Больше мне нечего тебе сказать, ты ведь взрослый.
Твой дядя
Ибраима Дьенг».
– Адрес какой? – спросил писец после того, как перечитал письмо Дьенгу и заклеил конверт.
Дьенг стал рыться в карманах.
– Наверно, оставил дома.
– Ну ничего, держи. Попросишь кого-нибудь написать адрес.
На улицу Дьенг вышел в прекрасном настроении и, проявив щедрость, подал десять франков старику прокаженному.
Дома он великодушно простил Мети оскорбительные выражения, которыми она осыпала такого старого человека, как Баиди.
– Я ведь понимаю, тут была затронута честь нашей семьи, и к тому же на людях…
Потом он отправился в мечеть. И там, при свидетелях, извинился перед Баиди, хотя тот уверял, что совсем не сердится.
– Я хочу все-таки быть спокойным, что ты меня простил!

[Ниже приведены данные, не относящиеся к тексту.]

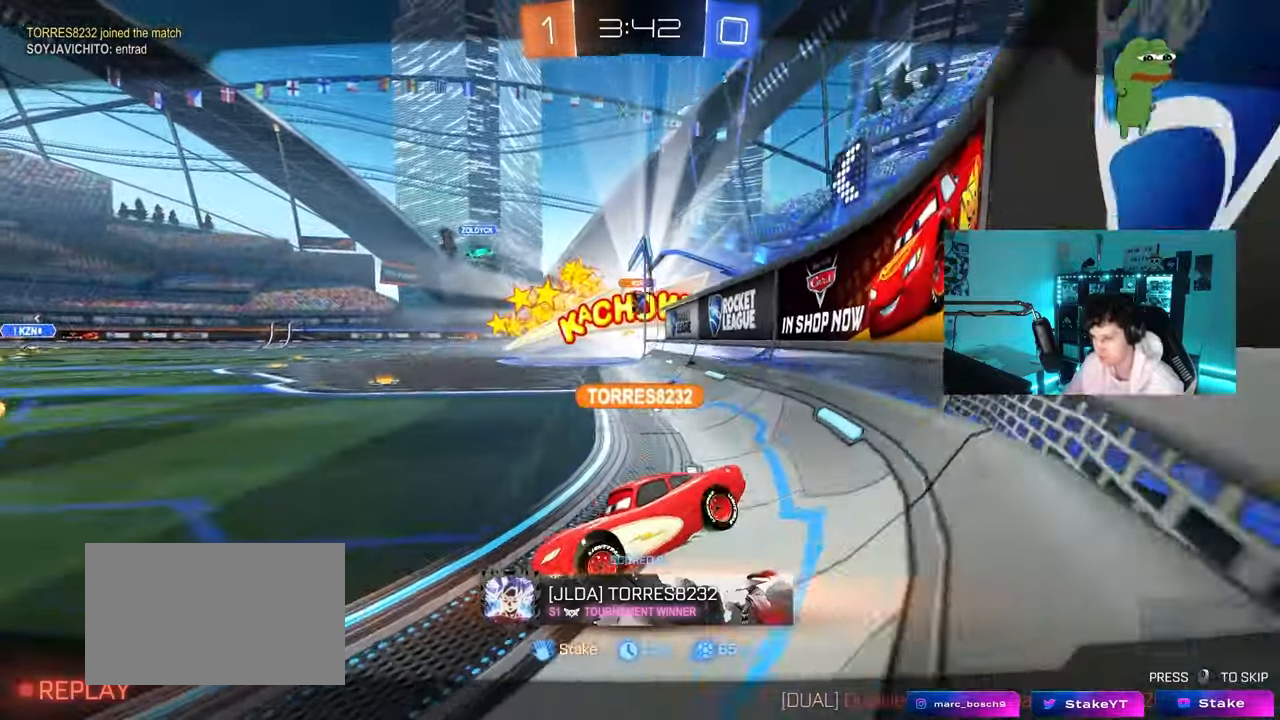
{"keys": [], "mouse": ["right"], "mouse_move": "still", "events": [[283, "mouse_right", "down"], [417, "mouse_right", "up"], [467, "mouse_right", "down"]]}
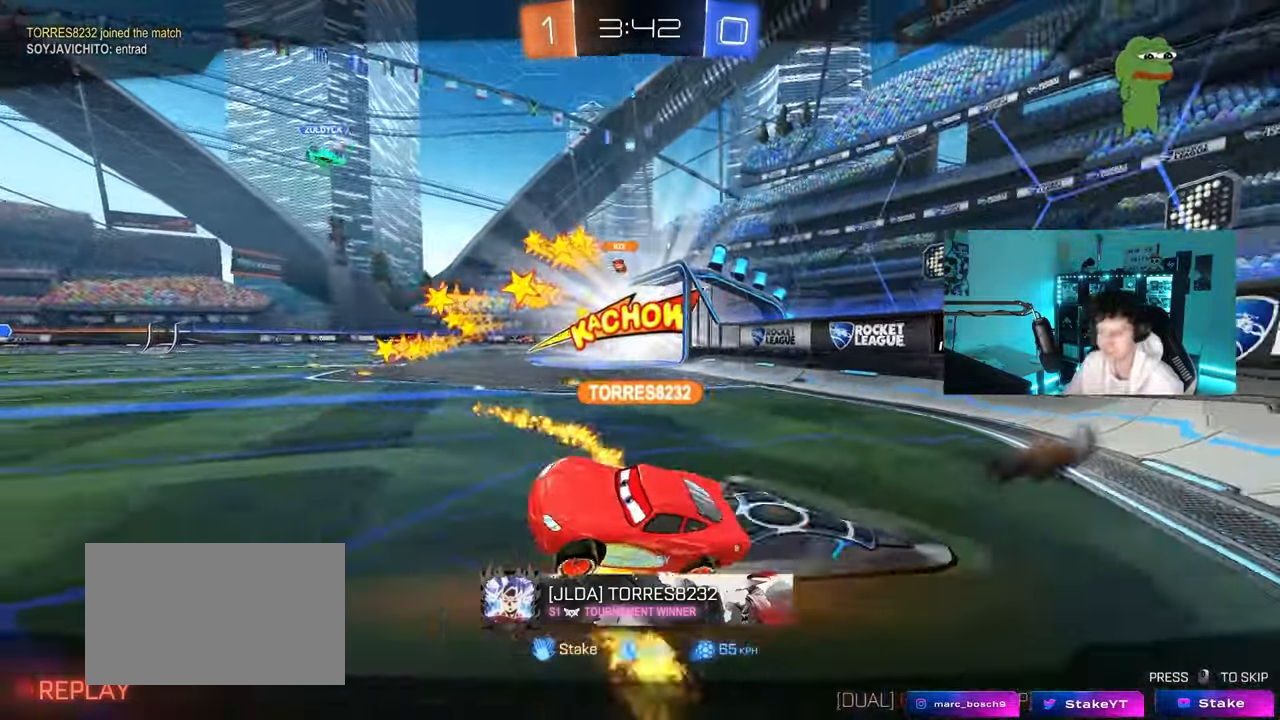
{"keys": [], "mouse": ["right"], "mouse_move": "still", "events": [[150, "mouse_right", "up"], [200, "mouse_right", "down"], [383, "mouse_right", "up"], [433, "mouse_right", "down"]]}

Что и семью мою простил, – повторял Дьенг, умиляясь собственным великодушием.
– Говорю же тебе, не сержусь.
– Альхамду лилла! Да простит нас аллах, а я тебе тоже прощаю.
– Аминь! Аминь!.. – говорили присутствующие. Истинные мусульмане всегда должны так поступать: не давать себе возгордиться, прощать ближнему. Да поддержит нас аллах на этом пути. Однако Горги Маису многоречивость приятеля казалась подозрительной, и, стоя в стороне, он недоверчиво поглядывал на Дьенга.
С молитвы они возвращались вместе, но на все вопросы Дьенг отвечал уклончиво. Поэтому поздно вечером Маиса прокрался к его дому: кто знает, может, он все-таки получил деньги и ночью будет таскать к себе мешки с рисом. Он просидел напрасно у дома Дьенга несколько долгих томительных часов.
На другой день, не находя себе места от радостного ожидания, Дьенг обошел все дома на своей улице как человек, который ищет поддержки у ближнего. В каждом доме с ним сочувственно поговорили о его несчастье и постарались подбодрить. А он всем повторял:
– Было бы только чем прокормить семью. Когда все будут сыты, в сердцах воцарится мир.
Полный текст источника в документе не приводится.